PROVIDED RECORDS

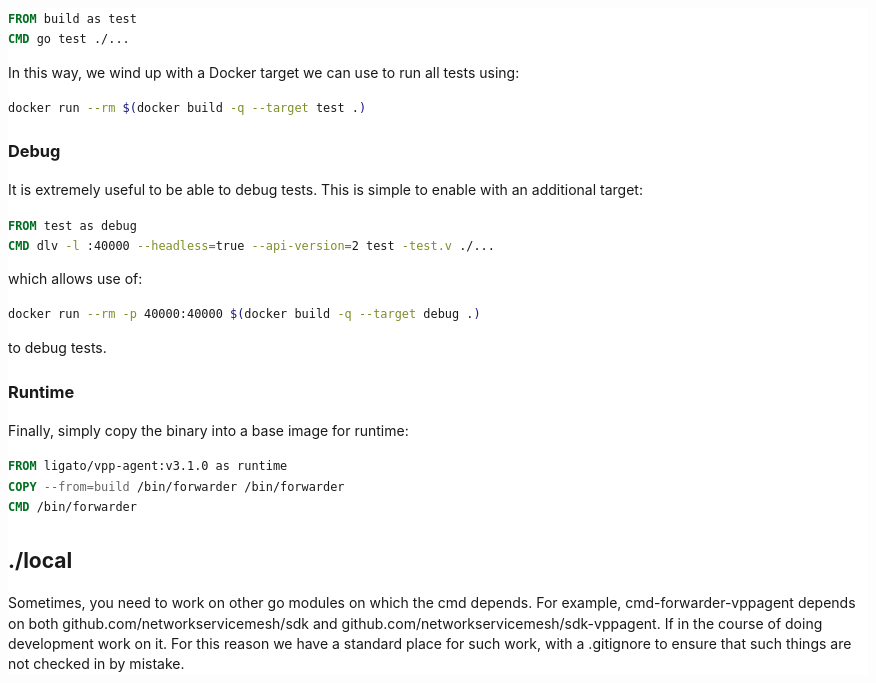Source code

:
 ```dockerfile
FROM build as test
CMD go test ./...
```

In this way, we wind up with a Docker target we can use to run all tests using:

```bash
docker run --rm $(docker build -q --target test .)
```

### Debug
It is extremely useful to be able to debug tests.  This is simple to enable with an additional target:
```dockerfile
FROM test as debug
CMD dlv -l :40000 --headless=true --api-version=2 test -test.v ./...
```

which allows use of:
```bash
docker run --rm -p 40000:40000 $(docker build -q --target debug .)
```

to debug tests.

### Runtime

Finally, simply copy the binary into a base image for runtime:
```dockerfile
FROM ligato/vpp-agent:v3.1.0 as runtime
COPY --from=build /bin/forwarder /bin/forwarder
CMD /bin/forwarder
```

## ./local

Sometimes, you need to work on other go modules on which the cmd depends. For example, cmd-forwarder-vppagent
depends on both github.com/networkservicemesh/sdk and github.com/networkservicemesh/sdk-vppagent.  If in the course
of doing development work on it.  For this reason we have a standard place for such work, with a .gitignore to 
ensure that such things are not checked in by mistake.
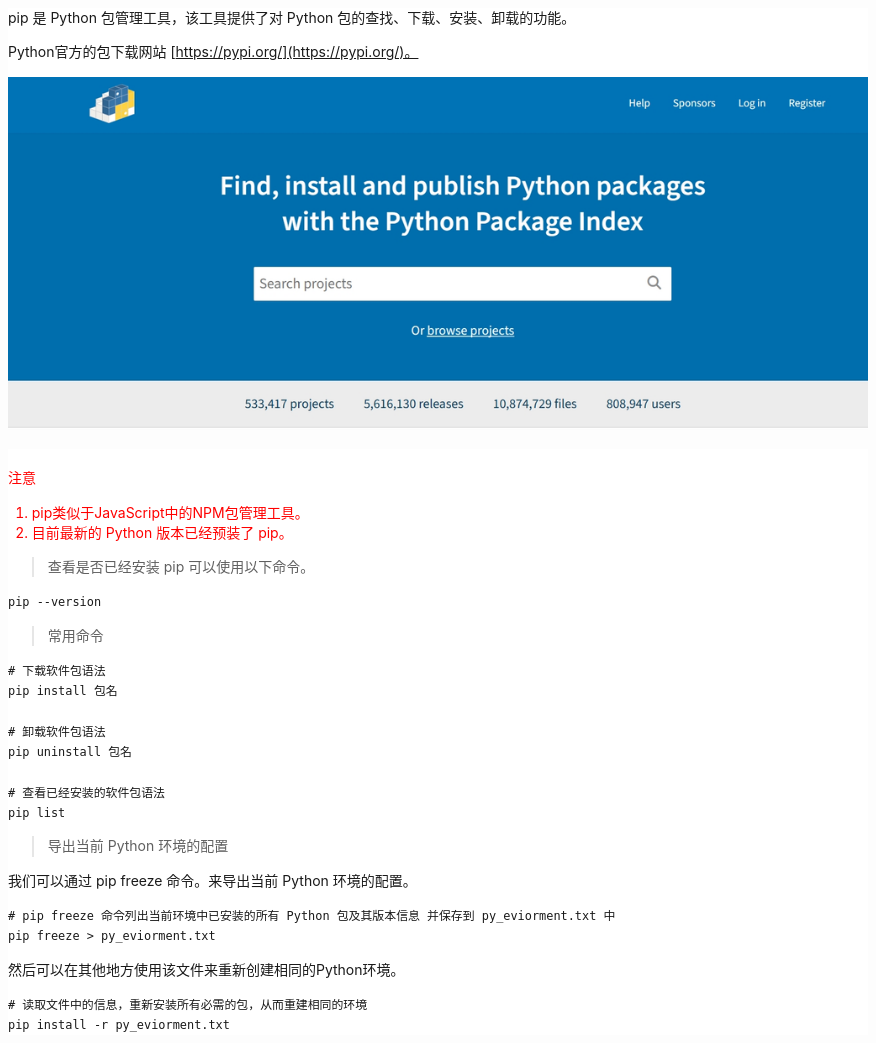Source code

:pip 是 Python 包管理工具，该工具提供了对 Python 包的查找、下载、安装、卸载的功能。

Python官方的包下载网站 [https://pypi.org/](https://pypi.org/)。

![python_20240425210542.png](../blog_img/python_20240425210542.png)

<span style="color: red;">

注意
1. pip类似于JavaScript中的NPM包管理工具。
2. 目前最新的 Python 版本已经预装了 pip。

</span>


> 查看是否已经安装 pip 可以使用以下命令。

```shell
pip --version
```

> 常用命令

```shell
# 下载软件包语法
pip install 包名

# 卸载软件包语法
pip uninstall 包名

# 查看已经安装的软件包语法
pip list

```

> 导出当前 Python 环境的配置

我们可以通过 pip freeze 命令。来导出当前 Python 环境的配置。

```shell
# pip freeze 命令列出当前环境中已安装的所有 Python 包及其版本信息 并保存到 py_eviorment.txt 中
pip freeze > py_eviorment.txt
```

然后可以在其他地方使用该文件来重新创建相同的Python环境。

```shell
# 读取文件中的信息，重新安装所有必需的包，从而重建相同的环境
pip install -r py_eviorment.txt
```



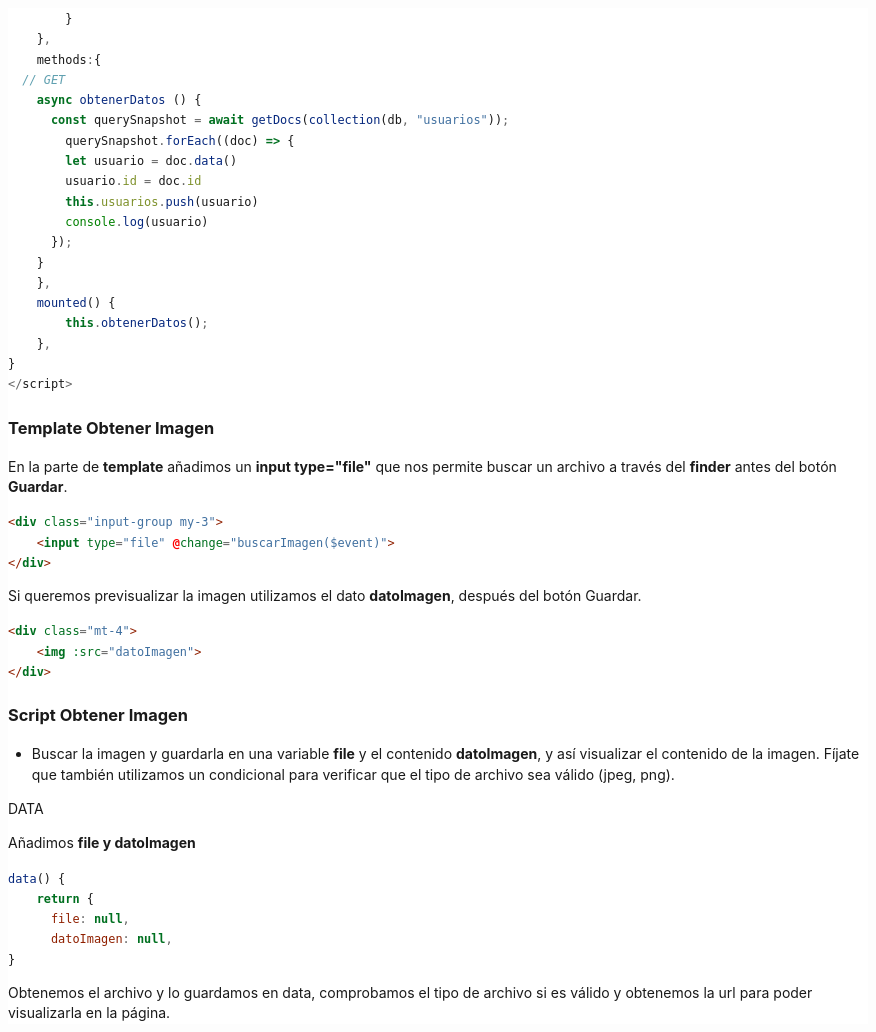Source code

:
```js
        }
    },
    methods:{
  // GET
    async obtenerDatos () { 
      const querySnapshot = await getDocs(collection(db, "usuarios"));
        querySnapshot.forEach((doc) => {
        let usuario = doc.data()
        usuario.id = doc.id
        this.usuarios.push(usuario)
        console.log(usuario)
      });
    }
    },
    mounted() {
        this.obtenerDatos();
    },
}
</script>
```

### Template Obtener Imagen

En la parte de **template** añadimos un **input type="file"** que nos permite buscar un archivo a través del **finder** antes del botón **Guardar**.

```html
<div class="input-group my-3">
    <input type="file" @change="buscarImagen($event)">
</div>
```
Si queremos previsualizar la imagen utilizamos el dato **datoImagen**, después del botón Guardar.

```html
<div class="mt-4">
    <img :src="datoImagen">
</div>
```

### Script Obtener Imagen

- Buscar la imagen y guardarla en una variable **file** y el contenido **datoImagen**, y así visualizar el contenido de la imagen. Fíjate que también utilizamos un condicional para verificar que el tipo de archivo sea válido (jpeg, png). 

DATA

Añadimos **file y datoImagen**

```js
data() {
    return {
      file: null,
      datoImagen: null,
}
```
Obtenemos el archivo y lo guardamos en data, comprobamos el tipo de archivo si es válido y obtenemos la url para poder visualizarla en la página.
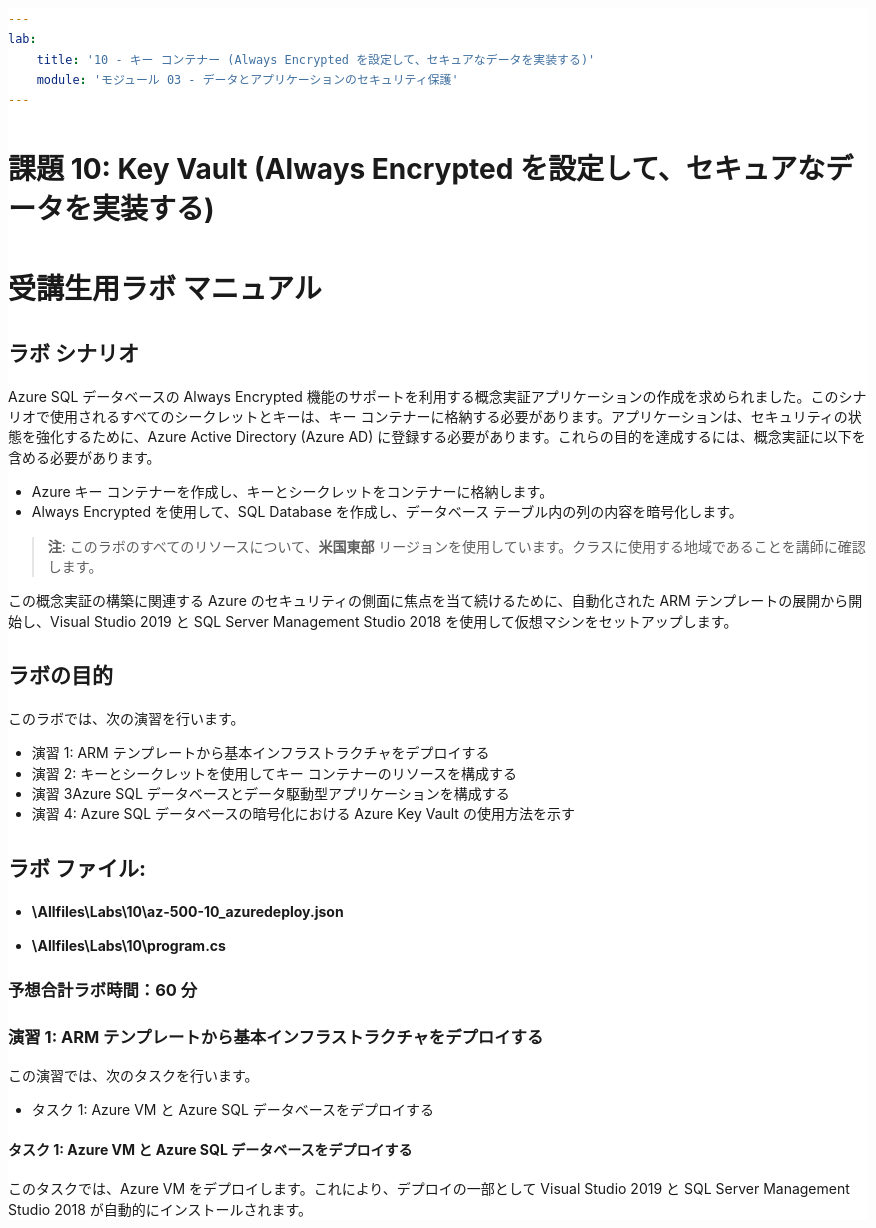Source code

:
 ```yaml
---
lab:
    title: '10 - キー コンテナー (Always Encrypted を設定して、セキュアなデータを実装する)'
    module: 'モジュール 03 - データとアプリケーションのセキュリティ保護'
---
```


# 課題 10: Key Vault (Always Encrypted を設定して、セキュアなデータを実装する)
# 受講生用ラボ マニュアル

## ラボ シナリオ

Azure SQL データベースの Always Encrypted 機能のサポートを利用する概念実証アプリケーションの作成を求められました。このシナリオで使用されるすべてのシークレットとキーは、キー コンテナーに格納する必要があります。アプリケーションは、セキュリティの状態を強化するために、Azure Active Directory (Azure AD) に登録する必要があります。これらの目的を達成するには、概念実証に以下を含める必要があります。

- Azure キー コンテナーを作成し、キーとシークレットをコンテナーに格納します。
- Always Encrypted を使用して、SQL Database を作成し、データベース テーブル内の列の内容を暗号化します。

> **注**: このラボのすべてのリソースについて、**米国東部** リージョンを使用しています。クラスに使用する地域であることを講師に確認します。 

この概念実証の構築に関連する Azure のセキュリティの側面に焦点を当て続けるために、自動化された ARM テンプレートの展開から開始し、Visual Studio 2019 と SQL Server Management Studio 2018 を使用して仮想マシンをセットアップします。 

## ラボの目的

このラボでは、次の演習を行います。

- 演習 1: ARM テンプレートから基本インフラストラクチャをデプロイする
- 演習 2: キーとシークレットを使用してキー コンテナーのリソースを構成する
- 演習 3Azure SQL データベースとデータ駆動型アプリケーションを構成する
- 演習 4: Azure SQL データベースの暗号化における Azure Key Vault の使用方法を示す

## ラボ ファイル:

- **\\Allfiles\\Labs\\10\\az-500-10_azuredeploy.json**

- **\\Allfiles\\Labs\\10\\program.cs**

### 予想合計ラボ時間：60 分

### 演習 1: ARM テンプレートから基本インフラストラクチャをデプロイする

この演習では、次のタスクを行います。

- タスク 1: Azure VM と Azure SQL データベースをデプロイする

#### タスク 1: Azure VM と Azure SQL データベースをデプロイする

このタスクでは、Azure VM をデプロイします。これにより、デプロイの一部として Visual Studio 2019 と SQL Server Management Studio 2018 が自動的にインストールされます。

WORK TO COMPLETE
Whenever a line in the data holds "セキュアなデータを実装する", copy that line.

WRITTEN ANSWER
    title: '10 - キー コンテナー (Always Encrypted を設定して、セキュアなデータを実装する)'
# 課題 10: Key Vault (Always Encrypted を設定して、セキュアなデータを実装する)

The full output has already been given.